> **EXERCISE**
Spot each line in the data below containing "edges" and copy it.

> **DATA FOR PROCESSING**
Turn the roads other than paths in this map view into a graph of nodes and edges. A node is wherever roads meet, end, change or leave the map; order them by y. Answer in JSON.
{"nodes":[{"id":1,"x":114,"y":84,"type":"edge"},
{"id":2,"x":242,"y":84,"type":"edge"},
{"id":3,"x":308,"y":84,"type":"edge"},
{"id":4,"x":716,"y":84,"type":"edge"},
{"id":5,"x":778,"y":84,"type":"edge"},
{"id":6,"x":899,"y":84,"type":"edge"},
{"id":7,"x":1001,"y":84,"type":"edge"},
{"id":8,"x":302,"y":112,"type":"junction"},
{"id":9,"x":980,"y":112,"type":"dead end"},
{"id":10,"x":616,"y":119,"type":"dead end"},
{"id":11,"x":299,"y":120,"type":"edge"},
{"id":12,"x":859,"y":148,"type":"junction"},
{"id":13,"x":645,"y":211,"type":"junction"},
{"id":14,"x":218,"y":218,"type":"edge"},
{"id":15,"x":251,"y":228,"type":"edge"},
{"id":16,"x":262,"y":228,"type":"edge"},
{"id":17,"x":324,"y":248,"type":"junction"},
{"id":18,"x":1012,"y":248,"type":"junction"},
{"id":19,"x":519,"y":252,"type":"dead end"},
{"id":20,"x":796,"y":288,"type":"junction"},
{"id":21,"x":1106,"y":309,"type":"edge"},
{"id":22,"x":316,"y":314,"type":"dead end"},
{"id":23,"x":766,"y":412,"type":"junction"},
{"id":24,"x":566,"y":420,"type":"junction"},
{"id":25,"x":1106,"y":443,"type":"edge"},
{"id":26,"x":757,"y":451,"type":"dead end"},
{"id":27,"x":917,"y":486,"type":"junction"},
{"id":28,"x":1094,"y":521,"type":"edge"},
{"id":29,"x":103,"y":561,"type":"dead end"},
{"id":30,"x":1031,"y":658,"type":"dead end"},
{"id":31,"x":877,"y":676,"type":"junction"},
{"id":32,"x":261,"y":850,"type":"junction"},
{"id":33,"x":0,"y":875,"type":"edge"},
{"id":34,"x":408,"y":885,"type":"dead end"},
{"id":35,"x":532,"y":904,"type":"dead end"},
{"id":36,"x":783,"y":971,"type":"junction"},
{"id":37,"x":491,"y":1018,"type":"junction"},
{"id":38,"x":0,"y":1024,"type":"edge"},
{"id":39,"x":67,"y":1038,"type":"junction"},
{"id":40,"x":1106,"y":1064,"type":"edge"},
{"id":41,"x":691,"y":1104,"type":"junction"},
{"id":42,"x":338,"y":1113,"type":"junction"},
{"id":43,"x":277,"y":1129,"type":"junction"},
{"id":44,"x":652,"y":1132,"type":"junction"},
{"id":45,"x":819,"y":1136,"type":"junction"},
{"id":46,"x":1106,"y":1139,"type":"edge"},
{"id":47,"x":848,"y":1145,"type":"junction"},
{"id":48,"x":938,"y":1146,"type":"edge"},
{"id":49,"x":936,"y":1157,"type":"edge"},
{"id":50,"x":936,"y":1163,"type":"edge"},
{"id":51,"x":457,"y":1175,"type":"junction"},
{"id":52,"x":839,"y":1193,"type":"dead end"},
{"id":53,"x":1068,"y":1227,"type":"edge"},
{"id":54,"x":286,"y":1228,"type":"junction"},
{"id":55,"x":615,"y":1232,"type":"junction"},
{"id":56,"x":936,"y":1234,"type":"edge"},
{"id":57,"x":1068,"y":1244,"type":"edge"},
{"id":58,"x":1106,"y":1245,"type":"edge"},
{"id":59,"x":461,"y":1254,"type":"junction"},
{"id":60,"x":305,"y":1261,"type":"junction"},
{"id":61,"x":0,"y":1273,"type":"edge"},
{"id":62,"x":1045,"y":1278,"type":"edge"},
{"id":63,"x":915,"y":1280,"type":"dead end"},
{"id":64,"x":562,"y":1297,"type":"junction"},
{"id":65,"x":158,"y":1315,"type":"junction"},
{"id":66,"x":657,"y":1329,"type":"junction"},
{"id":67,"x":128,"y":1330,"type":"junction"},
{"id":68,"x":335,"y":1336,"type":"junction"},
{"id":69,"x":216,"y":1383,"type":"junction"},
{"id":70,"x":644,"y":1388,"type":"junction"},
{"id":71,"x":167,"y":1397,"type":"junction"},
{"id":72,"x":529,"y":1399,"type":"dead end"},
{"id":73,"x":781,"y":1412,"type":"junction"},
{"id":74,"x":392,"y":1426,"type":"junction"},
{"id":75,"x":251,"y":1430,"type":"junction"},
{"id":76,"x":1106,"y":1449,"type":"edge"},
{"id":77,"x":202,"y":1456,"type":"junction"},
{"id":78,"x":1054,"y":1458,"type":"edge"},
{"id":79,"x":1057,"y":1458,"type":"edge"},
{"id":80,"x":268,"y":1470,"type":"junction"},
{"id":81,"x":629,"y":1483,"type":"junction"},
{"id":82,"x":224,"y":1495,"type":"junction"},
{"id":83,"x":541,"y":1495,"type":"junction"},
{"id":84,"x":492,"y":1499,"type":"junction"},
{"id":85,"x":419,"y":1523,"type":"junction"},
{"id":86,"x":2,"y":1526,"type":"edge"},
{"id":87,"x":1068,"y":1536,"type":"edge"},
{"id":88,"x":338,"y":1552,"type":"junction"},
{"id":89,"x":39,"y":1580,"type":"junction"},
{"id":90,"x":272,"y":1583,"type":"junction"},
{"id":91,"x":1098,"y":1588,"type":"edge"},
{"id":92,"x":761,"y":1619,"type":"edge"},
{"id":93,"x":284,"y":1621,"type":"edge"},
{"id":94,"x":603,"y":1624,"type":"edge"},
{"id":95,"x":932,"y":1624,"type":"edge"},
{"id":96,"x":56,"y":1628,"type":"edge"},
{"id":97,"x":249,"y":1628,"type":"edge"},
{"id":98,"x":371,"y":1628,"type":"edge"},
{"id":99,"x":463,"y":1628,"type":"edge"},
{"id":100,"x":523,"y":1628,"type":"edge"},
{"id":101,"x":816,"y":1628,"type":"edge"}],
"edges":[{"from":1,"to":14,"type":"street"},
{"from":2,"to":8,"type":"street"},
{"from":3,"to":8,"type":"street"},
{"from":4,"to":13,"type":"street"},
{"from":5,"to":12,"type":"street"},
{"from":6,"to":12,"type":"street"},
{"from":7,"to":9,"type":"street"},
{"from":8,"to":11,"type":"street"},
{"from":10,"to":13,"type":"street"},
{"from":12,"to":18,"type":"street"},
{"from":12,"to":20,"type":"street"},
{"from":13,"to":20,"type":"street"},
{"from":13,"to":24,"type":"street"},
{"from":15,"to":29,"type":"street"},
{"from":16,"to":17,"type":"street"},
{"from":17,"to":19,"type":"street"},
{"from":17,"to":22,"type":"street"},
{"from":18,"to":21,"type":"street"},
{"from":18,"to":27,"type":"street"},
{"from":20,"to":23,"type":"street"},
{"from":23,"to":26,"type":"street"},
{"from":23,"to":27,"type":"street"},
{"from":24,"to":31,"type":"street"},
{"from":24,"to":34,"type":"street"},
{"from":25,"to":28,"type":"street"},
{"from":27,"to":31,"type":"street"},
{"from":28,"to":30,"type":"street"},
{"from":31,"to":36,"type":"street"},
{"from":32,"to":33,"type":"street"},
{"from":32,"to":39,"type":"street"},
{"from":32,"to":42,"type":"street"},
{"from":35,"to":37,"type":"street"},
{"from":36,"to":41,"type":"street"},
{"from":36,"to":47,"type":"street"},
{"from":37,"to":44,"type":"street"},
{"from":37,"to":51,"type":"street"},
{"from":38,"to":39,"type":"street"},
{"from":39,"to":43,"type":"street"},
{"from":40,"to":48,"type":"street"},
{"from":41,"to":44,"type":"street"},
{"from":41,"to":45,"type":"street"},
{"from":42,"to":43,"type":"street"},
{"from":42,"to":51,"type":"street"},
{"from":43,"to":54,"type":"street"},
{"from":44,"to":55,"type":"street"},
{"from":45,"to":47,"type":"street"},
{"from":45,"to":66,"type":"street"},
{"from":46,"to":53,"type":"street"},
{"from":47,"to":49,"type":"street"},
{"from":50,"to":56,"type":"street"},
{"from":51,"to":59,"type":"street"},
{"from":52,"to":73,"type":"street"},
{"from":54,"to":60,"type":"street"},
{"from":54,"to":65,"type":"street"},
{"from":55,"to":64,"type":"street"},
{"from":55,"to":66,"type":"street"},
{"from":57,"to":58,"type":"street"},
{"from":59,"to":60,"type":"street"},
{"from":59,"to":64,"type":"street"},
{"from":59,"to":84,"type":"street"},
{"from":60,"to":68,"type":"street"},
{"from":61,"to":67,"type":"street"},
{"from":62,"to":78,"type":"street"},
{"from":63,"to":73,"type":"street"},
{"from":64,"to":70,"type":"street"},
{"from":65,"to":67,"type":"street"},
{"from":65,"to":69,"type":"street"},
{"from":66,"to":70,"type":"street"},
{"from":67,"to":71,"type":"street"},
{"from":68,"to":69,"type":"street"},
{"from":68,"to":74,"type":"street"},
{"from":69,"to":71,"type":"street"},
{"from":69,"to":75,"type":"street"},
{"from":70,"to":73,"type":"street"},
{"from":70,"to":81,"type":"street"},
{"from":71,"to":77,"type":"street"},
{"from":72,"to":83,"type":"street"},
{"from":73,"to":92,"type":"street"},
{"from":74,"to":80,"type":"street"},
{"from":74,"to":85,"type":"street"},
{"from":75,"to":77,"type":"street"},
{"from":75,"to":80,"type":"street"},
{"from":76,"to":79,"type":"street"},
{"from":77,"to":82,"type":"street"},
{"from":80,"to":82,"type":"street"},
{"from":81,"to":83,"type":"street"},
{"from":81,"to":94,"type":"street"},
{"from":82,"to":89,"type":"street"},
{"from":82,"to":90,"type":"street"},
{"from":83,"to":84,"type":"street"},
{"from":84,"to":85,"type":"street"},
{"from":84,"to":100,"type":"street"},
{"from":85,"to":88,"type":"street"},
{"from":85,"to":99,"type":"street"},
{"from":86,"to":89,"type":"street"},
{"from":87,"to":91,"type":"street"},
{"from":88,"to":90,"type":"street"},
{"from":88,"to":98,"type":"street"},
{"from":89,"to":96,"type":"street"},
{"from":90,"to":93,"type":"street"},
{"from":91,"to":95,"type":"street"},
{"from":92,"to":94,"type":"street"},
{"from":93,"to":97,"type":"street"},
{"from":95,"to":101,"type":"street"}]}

> **ANSWER TO THE EXERCISE**
Turn the roads other than paths in this map view into a graph of nodes and edges. A node is wherever roads meet, end, change or leave the map; order them by y. Answer in JSON.
"edges":[{"from":1,"to":14,"type":"street"},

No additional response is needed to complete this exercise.